The total time a workflow can spend on model calls, retrieval, tool calls, and UI updates before users lose patience or trust. Forces caching and architectural choices.
The latency budget forced the FDE to cache policy snippets.

workflow SLA

An expected service level for a workflow — response time, turnaround time, uptime, or escalation time. Defines the reliability bar the deployment must meet.
The workflow SLA required the agent queue to fail over to manual review.

production credentials

Credentials scoped to live systems — managed, rotated, and audited more carefully than test credentials. The FDE waits for these before final validation.
The FDE waited for production credentials before final validation.

customer sandbox

A customer-controlled test environment used to validate integrations, permissions, and workflows before production.
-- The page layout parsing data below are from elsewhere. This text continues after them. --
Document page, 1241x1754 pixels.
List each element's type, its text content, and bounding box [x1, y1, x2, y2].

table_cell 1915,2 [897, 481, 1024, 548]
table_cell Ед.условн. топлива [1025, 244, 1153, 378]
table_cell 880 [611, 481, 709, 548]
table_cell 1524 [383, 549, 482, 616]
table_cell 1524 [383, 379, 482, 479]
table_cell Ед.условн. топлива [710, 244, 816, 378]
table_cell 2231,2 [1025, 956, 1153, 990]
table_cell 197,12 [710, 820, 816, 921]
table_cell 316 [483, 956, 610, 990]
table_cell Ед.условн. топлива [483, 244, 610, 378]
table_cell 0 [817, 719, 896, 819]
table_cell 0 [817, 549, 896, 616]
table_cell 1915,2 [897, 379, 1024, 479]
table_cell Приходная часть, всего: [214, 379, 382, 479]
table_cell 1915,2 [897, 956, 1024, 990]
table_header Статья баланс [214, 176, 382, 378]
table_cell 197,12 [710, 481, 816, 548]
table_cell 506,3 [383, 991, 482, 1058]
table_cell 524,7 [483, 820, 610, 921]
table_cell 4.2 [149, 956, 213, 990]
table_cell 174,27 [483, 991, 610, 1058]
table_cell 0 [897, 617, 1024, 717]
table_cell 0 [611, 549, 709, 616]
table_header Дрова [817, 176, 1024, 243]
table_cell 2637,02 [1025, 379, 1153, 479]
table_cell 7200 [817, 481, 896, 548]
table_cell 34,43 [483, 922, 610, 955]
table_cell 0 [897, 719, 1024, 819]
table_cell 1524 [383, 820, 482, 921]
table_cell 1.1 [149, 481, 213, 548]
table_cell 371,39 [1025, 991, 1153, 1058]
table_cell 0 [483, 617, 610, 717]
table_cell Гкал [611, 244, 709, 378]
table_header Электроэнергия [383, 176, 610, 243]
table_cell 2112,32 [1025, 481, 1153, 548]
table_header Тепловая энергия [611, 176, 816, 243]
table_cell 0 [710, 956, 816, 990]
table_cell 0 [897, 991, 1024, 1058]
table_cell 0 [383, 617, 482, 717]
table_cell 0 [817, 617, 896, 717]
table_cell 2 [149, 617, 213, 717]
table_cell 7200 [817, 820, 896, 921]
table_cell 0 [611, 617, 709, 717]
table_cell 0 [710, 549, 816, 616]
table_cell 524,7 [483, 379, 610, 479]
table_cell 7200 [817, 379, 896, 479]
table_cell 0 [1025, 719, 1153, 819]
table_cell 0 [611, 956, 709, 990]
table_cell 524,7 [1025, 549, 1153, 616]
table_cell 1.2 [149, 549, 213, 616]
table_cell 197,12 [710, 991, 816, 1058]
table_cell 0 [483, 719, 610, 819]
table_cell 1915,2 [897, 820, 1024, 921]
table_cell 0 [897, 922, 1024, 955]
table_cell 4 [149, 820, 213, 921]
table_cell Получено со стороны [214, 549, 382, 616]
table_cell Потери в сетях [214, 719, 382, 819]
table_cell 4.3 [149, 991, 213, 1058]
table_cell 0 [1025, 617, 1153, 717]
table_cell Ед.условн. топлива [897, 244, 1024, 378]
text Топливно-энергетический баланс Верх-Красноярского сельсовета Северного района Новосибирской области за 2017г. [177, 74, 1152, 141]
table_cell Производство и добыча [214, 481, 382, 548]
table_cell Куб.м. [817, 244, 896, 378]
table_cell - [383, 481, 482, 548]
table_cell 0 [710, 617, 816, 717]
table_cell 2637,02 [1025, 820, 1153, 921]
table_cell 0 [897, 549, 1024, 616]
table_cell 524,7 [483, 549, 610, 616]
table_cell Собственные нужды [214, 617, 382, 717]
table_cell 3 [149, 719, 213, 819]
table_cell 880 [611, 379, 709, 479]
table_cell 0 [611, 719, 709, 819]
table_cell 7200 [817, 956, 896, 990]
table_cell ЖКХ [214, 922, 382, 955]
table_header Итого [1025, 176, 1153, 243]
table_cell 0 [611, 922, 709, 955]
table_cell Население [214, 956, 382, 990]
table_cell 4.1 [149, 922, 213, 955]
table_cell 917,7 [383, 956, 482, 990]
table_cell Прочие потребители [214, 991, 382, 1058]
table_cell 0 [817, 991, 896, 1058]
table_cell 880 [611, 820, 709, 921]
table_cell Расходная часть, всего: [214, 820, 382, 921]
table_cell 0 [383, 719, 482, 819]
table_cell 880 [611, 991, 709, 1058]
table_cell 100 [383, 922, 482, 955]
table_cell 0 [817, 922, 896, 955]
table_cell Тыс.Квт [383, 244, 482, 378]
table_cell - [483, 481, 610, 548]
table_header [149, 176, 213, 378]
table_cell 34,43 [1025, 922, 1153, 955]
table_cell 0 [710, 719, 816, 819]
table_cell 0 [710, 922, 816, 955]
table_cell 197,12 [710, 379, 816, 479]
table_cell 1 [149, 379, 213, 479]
Usually has fake or masked data and less strict network rules than prod.
The customer sandbox had fake data, so the FDE still needed a production dry run.

paper cut

A small UX, data, or workflow friction that seems minor but harms adoption when repeated on every case.
The paper cut was one extra click on every case.

customer workaround

A manual or improvised process customers use when the product doesn't fit their workflow. The best source of product gaps if the FDE takes time to document it.
The customer workaround was a spreadsheet that had become the source of truth.

scope-speed-scalability tradeoff

The constant FDE tension between solving the immediate customer need fast, keeping scope narrow, and building something reusable for the next account.
The scope-speed-scalability tradeoff pushed the team to hardcode one rule for launch and productize it later.

acceptance criteria

Specific conditions the customer and FDE agree must be true before a feature, workflow, or deployment is considered done.
The acceptance criteria required 95 percent of cases to include the right source citation.

edge case

A less common but important scenario that can break trust, safety, or usefulness if the deployment mishandles it. FDEs find these by watching real users, not by reading requirements.
The edge case was a customer with two active policies.

happy path

The straightforward case where the workflow works as expected, without edge cases, missing data, or integration failures. Demos run on the happy path; production does not.
The happy path demo worked, but the FDE still needed to test exceptions.